Okay, I just saw that the docker base image was bumped to Ubuntu 20.04. Since then I can report that it now works ! I get HW transcoding & tone mapping.
For everyone running on a NAS (actually - everywhere), I’d recommend using Docker - it just works.
Still, mine was also struggling in some cases (i.e. 4K to 4K transcode).
During my brief testing, it worked ok with 4K 60mbit content getting transcoded to 1080p 15mbit. What surprised me is that the cpu never seemed to be the bottleneck. Even when the transcoding was not fast enough, cpu consumption from the transcoder was below 10%
If I may explain some of the resource bottlenecks you might run into on NAS processors (e.g. Celeron J3xxx and J4xxx) –
the OpenCL process does the following:
Read a video frame from the file
Uses the Intel ASIC to decode the HEVC HDR to a raw image
Launches the OpenCL task to process the raw image
Uses the Intel ASIC to encode the raw image back to H.264.
As you can see, there is a lot of activity on the data bus.
33,177,600 bytes per image of 2160p (3840 x 2160 x 10 bit)
Multiplied out to 30 fps (base of 29.97 assumed)
995,328,000 bytes / sec == 949 MB/sec
The J4105 is spec’d at DDR4/LPDDR4 upto 2400 MT/s
Add to this the normal load of running PMS and the rest of the NAS (technically ‘noise’ but it is there to contend with as part of the overall loading)
I’m simply sharing that there do exist CPU-memory limits and this is “big data” to these smaller CPUs which, in Synology’s case, must also continue to run the mdadm software RAID.
@ChuckPa
May you explain how this works on the native App on my DS918+.
Didnt do anything and Tonemapping (HW) worked. But with Highbit 4K HDR - transcoding down to 3 Mbit is it. Anything higher starts buffering.
As Iv’e stated in the DS918+ and other Synology threads:
None of the Native Synology apps have OpenCL tone mapping. By extension, no native NAS apps have it.
The only native support for tone mapping is Ubuntu 20.10 based. LinuxServer.io’s updated Docker image contains that support (at our request)
RPM (Desktop Redhat Linux) does not have native support yet.
I will be adding native tonemapping support to all the NAS platforms as quickly as Engineering completes building the Beignet & OpenCL libraries internally. (it is a big task to complete for all our platforms).
== == ==
Work request -> Duplicate the posts on NAS transcoding word for word, starting at "33,177,600 bytes per" and ending at "the overall loading)". The listing is separate material and has nothing to do with the posts on NAS transcoding.

Extracted entries ->
== == ==
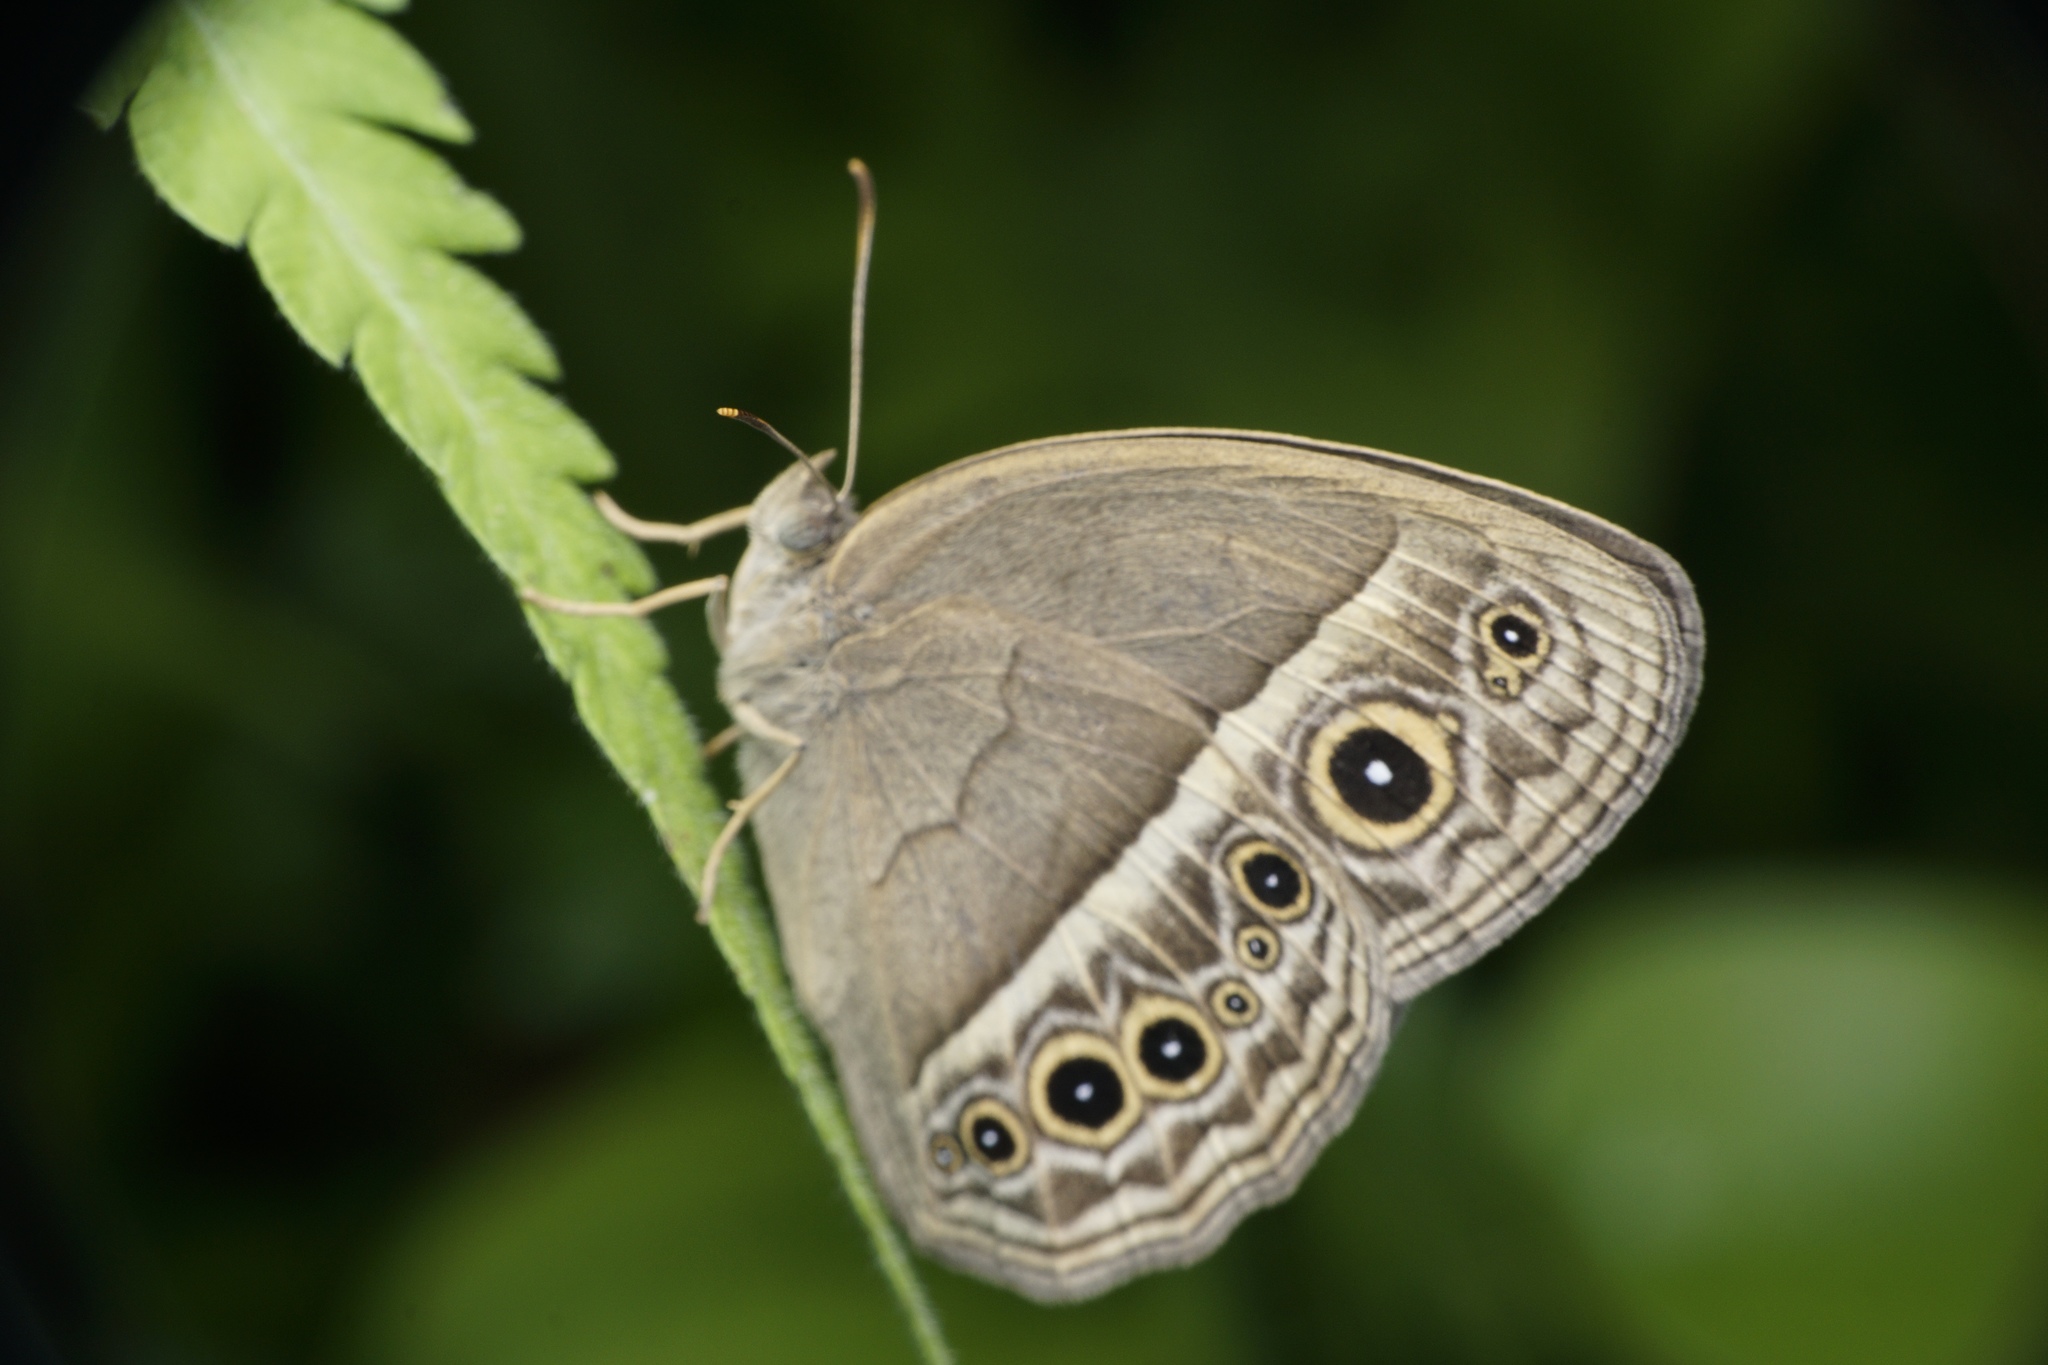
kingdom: Animalia
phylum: Arthropoda
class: Insecta
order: Lepidoptera
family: Nymphalidae
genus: Mycalesis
== == ==
Written answer ->
33,177,600 bytes per image of 2160p (3840 x 2160 x 10 bit)
Multiplied out to 30 fps (base of 29.97 assumed)
995,328,000 bytes / sec == 949 MB/sec
The J4105 is spec’d at DDR4/LPDDR4 upto 2400 MT/s
Add to this the normal load of running PMS and the rest of the NAS (technically ‘noise’ but it is there to contend with as part of the overall loading)